Saved data entries
++++++++
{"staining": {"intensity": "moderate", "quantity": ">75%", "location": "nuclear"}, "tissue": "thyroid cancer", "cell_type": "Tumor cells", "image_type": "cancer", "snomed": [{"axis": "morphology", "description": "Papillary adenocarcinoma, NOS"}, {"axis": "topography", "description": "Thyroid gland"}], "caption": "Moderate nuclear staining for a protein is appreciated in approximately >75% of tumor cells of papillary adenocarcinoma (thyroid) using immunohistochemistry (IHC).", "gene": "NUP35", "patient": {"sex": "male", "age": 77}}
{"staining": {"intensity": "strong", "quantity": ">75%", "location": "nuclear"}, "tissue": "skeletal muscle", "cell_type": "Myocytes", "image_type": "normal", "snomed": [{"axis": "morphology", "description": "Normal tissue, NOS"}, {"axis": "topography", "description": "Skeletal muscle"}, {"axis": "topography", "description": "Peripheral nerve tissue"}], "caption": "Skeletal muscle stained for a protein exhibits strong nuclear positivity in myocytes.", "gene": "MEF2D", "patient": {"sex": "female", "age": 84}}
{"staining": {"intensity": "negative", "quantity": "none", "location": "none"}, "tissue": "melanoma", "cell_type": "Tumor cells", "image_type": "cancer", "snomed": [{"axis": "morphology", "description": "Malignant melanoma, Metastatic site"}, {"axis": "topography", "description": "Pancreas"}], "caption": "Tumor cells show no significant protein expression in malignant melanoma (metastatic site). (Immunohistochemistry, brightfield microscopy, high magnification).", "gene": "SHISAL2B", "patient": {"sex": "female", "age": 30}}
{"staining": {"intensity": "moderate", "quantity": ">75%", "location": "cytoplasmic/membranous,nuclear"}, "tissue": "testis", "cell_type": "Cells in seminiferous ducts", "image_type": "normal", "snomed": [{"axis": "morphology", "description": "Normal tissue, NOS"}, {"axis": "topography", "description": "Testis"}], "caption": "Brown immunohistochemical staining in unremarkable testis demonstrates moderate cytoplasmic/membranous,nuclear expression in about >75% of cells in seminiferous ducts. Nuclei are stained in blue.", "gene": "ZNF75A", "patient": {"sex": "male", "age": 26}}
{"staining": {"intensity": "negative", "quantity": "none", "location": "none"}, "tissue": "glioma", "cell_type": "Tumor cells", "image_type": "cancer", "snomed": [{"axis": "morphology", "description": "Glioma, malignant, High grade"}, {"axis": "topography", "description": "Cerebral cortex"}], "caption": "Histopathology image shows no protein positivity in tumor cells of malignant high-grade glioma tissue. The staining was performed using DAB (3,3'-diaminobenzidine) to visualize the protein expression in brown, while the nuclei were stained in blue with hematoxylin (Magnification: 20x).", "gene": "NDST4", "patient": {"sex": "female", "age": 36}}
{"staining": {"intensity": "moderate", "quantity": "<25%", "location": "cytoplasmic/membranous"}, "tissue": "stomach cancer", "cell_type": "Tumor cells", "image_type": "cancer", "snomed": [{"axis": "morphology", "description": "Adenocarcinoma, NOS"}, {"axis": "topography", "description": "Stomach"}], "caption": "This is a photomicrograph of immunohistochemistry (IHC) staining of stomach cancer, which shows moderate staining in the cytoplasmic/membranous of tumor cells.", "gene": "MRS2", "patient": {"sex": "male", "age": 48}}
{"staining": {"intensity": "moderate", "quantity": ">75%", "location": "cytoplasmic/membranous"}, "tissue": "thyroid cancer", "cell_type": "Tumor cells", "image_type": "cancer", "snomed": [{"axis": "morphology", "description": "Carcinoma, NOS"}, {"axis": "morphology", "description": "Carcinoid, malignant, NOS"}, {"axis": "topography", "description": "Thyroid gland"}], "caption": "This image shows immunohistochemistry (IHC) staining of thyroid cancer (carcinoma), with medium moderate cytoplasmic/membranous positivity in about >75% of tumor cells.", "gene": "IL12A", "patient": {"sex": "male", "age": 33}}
++++++++
## Try it
Reproduce each record exactly, leaving nothing out.

## Solution for this exercise
{"staining": {"intensity": "moderate", "quantity": ">75%", "location": "nuclear"}, "tissue": "thyroid cancer", "cell_type": "Tumor cells", "image_type": "cancer", "snomed": [{"axis": "morphology", "description": "Papillary adenocarcinoma, NOS"}, {"axis": "topography", "description": "Thyroid gland"}], "caption": "Moderate nuclear staining for a protein is appreciated in approximately >75% of tumor cells of papillary adenocarcinoma (thyroid) using immunohistochemistry (IHC).", "gene": "NUP35", "patient": {"sex": "male", "age": 77}}
{"staining": {"intensity": "strong", "quantity": ">75%", "location": "nuclear"}, "tissue": "skeletal muscle", "cell_type": "Myocytes", "image_type": "normal", "snomed": [{"axis": "morphology", "description": "Normal tissue, NOS"}, {"axis": "topography", "description": "Skeletal muscle"}, {"axis": "topography", "description": "Peripheral nerve tissue"}], "caption": "Skeletal muscle stained for a protein exhibits strong nuclear positivity in myocytes.", "gene": "MEF2D", "patient": {"sex": "female", "age": 84}}
{"staining": {"intensity": "negative", "quantity": "none", "location": "none"}, "tissue": "melanoma", "cell_type": "Tumor cells", "image_type": "cancer", "snomed": [{"axis": "morphology", "description": "Malignant melanoma, Metastatic site"}, {"axis": "topography", "description": "Pancreas"}], "caption": "Tumor cells show no significant protein expression in malignant melanoma (metastatic site). (Immunohistochemistry, brightfield microscopy, high magnification).", "gene": "SHISAL2B", "patient": {"sex": "female", "age": 30}}
{"staining": {"intensity": "moderate", "quantity": ">75%", "location": "cytoplasmic/membranous,nuclear"}, "tissue": "testis", "cell_type": "Cells in seminiferous ducts", "image_type": "normal", "snomed": [{"axis": "morphology", "description": "Normal tissue, NOS"}, {"axis": "topography", "description": "Testis"}], "caption": "Brown immunohistochemical staining in unremarkable testis demonstrates moderate cytoplasmic/membranous,nuclear expression in about >75% of cells in seminiferous ducts. Nuclei are stained in blue.", "gene": "ZNF75A", "patient": {"sex": "male", "age": 26}}
{"staining": {"intensity": "negative", "quantity": "none", "location": "none"}, "tissue": "glioma", "cell_type": "Tumor cells", "image_type": "cancer", "snomed": [{"axis": "morphology", "description": "Glioma, malignant, High grade"}, {"axis": "topography", "description": "Cerebral cortex"}], "caption": "Histopathology image shows no protein positivity in tumor cells of malignant high-grade glioma tissue. The staining was performed using DAB (3,3'-diaminobenzidine) to visualize the protein expression in brown, while the nuclei were stained in blue with hematoxylin (Magnification: 20x).", "gene": "NDST4", "patient": {"sex": "female", "age": 36}}
{"staining": {"intensity": "moderate", "quantity": "<25%", "location": "cytoplasmic/membranous"}, "tissue": "stomach cancer", "cell_type": "Tumor cells", "image_type": "cancer", "snomed": [{"axis": "morphology", "description": "Adenocarcinoma, NOS"}, {"axis": "topography", "description": "Stomach"}], "caption": "This is a photomicrograph of immunohistochemistry (IHC) staining of stomach cancer, which shows moderate staining in the cytoplasmic/membranous of tumor cells.", "gene": "MRS2", "patient": {"sex": "male", "age": 48}}
{"staining": {"intensity": "moderate", "quantity": ">75%", "location": "cytoplasmic/membranous"}, "tissue": "thyroid cancer", "cell_type": "Tumor cells", "image_type": "cancer", "snomed": [{"axis": "morphology", "description": "Carcinoma, NOS"}, {"axis": "morphology", "description": "Carcinoid, malignant, NOS"}, {"axis": "topography", "description": "Thyroid gland"}], "caption": "This image shows immunohistochemistry (IHC) staining of thyroid cancer (carcinoma), with medium moderate cytoplasmic/membranous positivity in about >75% of tumor cells.", "gene": "IL12A", "patient": {"sex": "male", "age": 33}}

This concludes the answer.